Dawn was breaking, and the sky was already almost bright with the grayness of morning, when Maxim saw the campfire at the side of the road, by a low, moss-covered stone structure with a collapsed roof and empty, black windows. Maxim couldn’t see any people, but he could sense that they were somewhere nearby, that they had been here just recently and perhaps they would soon come back. He turned off the road, jumped across the roadside ditch, and set off, sinking up to his ankles in rotting leaves, toward the fire.

The campfire greeted him with its benign, primeval warmth, pleasantly agitating his slumbering instincts. Everything here was simple. Without having to greet anyone, he could squat down, reach out his hands to the flames, and wait, without saying anything, until the equally taciturn owner of the campfire handed him a hot dollop of food and a hot mug. Of course, the owner wasn’t there, but a smoke-blackened cooking pot containing a pungent-smelling concoction was hanging above the campfire, and two loose coveralls of coarse material were lying a little distance away, beside a dirty, half-empty bag with shoulder straps that contained huge, dented tin mugs and some other metal objects with indeterminate functions.

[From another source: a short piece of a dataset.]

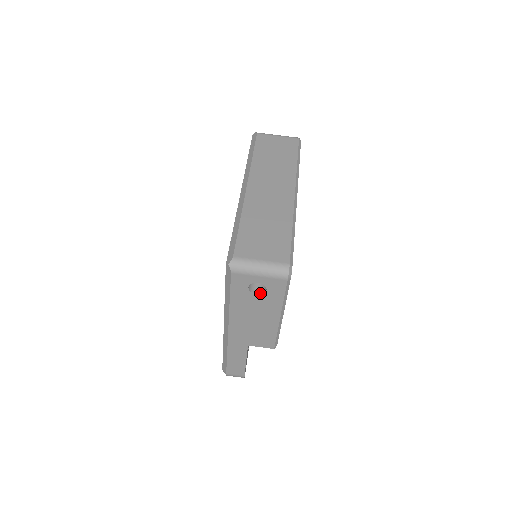
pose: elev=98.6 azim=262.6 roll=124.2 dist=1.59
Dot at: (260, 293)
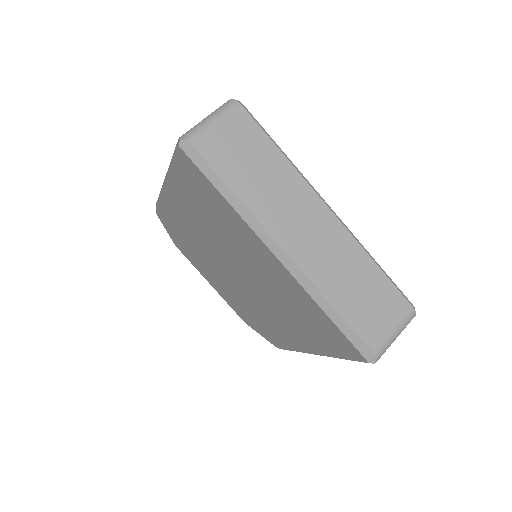
Dot at: occluded
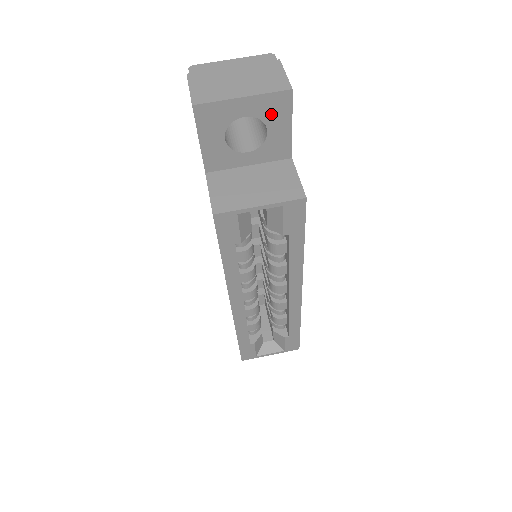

Maxim sat by the fire for a while, warming himself up and looking into the flames, then got to his feet and went into the building. In fact, all that remained of the building was a stone box. He could see the brightening sky through the broken beams above his head, and it was frightening to step on the rotten boards of the floor. Bunches of bright crimson mushrooms were growing in the corners—poisonous, of course, but perfectly edible if they were well roasted. However, the thought of food immediately evaporated when Maxim spotted someone’s bones, jumbled together with faded, tattered rags, lying in the semi-darkness by the wall. That gave him a bad feeling, and he turned around, walked down the ruined steps, folded his hands together into a megaphone, and yelled into the forest at the top of his voice, “Ohoho, you six-toed folks!” The echo almost immediately got stuck in the mist between the trees, and no one responded, except that some little birds or other started angrily and excitedly chattering above his head.